Everything seems fine at first. Fine, in this case being a relative term considering they can’t leave the underground bunker and also keep their fancy shades on around the clock, provided they want to see anything around them. This little technicality justifies the film’s use of the first-person gimmick, switching between the perspectives of Jenny, Tiggs, and Darby to show the “action,” such as it is.

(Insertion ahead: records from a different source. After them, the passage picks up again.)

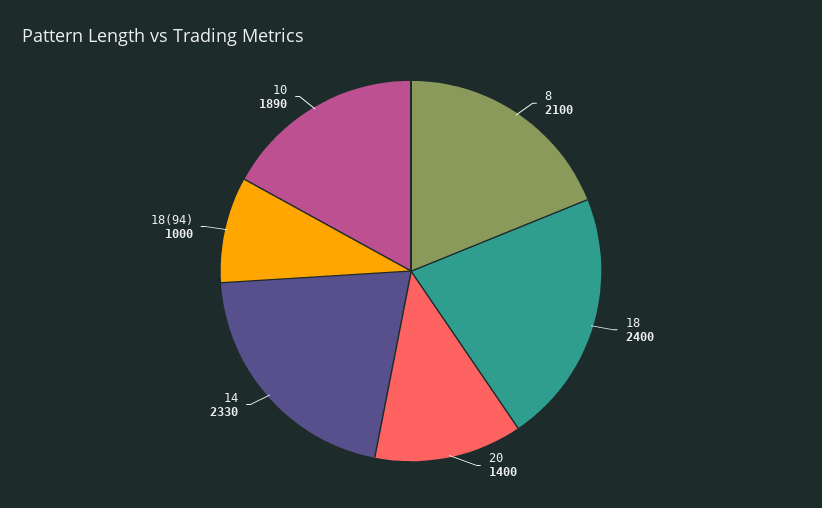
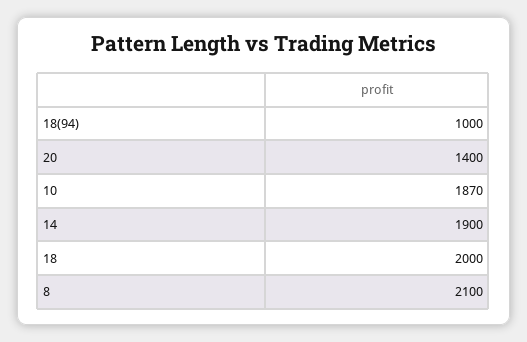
18: 2400 -> 2000
14: 2330 -> 1900
10: 1890 -> 1870

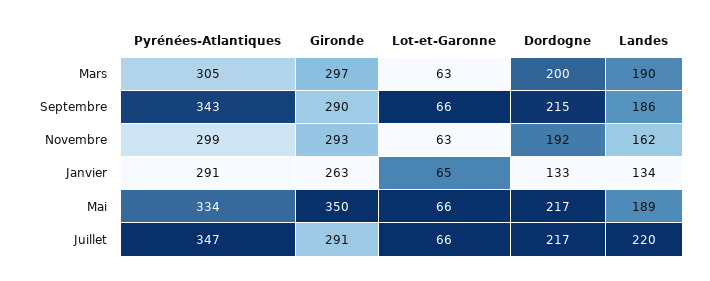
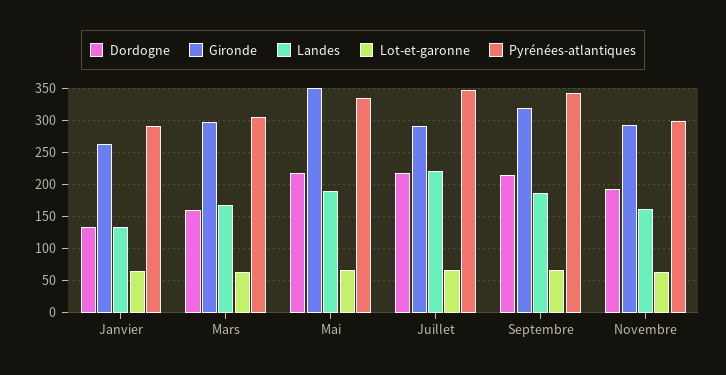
Dordogne, Mars: 200 -> 160
Landes, Mars: 190 -> 170
Gironde, Septembre: 290 -> 320

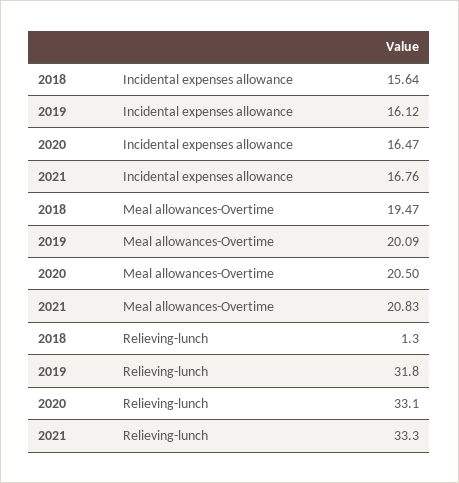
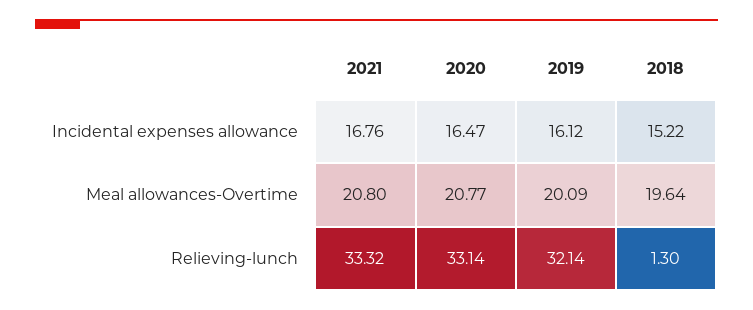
2018, Incidental expenses allowance: 15.64 -> 15.22
2018, Meal allowances-Overtime: 19.47 -> 19.64
2020, Meal allowances-Overtime: 20.5 -> 20.77
2021, Meal allowances-Overtime: 20.83 -> 20.8
2019, Relieving-lunch: 31.8 -> 32.14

As The Offspring prophesized in the late 90s, the kids aren’t alright and the chaperones eventually become the chaperoned, but with more murder. Whatever potential existed in Let’s Be Evil to succeed as a high-tech take on Village of the Damned is undercut by poor pacing and a group of villains that prove underwhelming. The kids are certainly odd right from the start, but it takes them eternity to get beyond that and odd isn’t enough to make a great villain. For most of the movie, they don’t present a credible threat and, when they finally do, it’s so rushed it fails to register.
The movie looks good, which is a credit to the work of director Martin Owens and the film’s effects team. The always-present heads-up displays could have been a constant eyesore; yet they prove a worthy effect. Sure, the recycled sets and shots may hint at a smaller scope that what was intended, but – much as they do in a film like Cube – such tricks seem a necessity to give the film’s budget a chance to sustain its big dreams.
Let’s Be Evil has a clever and always-timely thesis statement and some talent on both sides of the camera. However, the lack of a strong villain makes the choice to take off the VR specs and go enjoy the real world again an easy one in this case.